EXCERPTED TEXT »
After years of shepherding our clients through budget surprises and disappointments they could have avoided had we been on their design team from the start, we recommend getting a landscape architect on the team at this point:
Early. At the start. Before you site your home. When you hire your architect.
In other words, before you think you need one.
Why? Isn’t that just more expensive for me?
The cost of having another consultant on your design team from the start is an added line item on your budget. But waiting until after your home’s design is complete can mean you have less control over two things: your design choices and your money.
This is why the timing matters:
Better Control Over Your Choices
Early design (often called schematic design) is when you and your design team define your priorities. You also make some big-picture decisions about where your house will be positioned on your land, how large it will be, and perhaps its elevation. Whether or not you’re thinking about landscape at this point, these decisions are going to affect every aspect of your lifestyle outdoors.
At this stage, your landscape goals may not be much clearer than “I know we want a pool and a spa.” If your landscape architect is on your team early, they can show you how the decisions you make about your home’s footprint, orientation, and elevation will either enhance or erode your vision of splashing in the pool at sunset. For example, a larger footprint may mean you can’t fit a full-size pool and you lose out on a sunny deck. Another orientation may mean you can add a cabana and capture your favorite view from the spa.
Or imagine you yearn for a shaded expanse where you can host large parties or alfresco dining under a canopy of leafy trees. Building your home from property line to property line may make installation of large trees, maintenance, or a marquee tent very challenging—and potentially more expensive when there is no way for large equipment to get back there. It may make you reconsider the footprint of your home.
In other words, understanding how decisions about your home affect your landscape gives you the whole picture. And with the whole picture you avoid compromising what you really hoped for without realizing it.

SUPPLIED DATA »

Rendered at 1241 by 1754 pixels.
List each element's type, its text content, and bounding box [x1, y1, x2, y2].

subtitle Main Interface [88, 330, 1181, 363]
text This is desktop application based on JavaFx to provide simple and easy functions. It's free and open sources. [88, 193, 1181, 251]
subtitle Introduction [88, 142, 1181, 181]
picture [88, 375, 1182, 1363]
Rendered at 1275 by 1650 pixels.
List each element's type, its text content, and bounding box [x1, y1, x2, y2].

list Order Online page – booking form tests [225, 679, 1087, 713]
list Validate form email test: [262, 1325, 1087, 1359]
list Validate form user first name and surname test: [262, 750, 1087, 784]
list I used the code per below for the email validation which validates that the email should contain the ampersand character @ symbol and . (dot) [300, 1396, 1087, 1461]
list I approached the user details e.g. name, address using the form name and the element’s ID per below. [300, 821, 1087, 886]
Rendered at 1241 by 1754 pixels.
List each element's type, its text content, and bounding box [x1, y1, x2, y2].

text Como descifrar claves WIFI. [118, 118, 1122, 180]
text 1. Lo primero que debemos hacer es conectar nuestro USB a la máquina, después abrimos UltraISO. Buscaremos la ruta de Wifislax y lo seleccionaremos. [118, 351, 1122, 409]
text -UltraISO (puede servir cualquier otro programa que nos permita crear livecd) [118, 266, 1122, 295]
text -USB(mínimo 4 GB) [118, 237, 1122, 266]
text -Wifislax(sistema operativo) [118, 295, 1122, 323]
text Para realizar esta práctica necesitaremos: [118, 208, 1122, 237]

TASK REQUIREMENTS » Carry on the piece about bringing a landscape architect onto a home design team early, picking up right after its last sentence.

WRITTEN RESPONSE »
Better Control Over Your Budget
Like the mechanical, electrical, plumbing, and structural engineering systems in architecture, every landscape is supported by hidden infrastructure. It’s invisible, yet necessary. We’ve discovered that when a landscape architect isn’t involved early enough on the team, budget estimates for this infrastructure are consistently too low. When this happens, our clients have to cut amenities they yearned for in order to pay for costs they were unprepared for.
Take soil. This is one of the budget items most frequently miscalculated without a landscape architect. Costs associated with your soil’s health for planting, how much of it you’ll actually need based on your design, and its condition after construction—all of this is frequently met with the question “How come I didn’t know this before?” Knowing up front a landscape architect’s estimate for removing and replacing soil compacted during construction may make you decide to spend differently on other choices. This way, you preserve a healthy budget for a pool, pergola, or outdoor kitchen.
Or grading. Raising the floor elevation of your home may work out perfectly well when you’re inside. But we’re trained to show you how your high foundation will appear from the outside and how it will affect how you enter and exit your home. Did you want your budget to go into significant foundation plantings? Will the cost of the high stair needed to connect home to land change the way you spend on other areas? Discovering these implications after your home is built usually means sacrificing something you wanted to fund.
Designing your “forever” home is an endeavor of passion. Dreams, energy, money, aspirations, decisions, time—you invest all of these into creating a carefully crafted vision of a beautiful life with those you love.
At Barker Evans, we guide people through decisions that will affect their day-to-day living for many years. We are trained to think about your design from a perspective that’s different from your architect, interior designer, or contractor. We think differently, so we ask different questions.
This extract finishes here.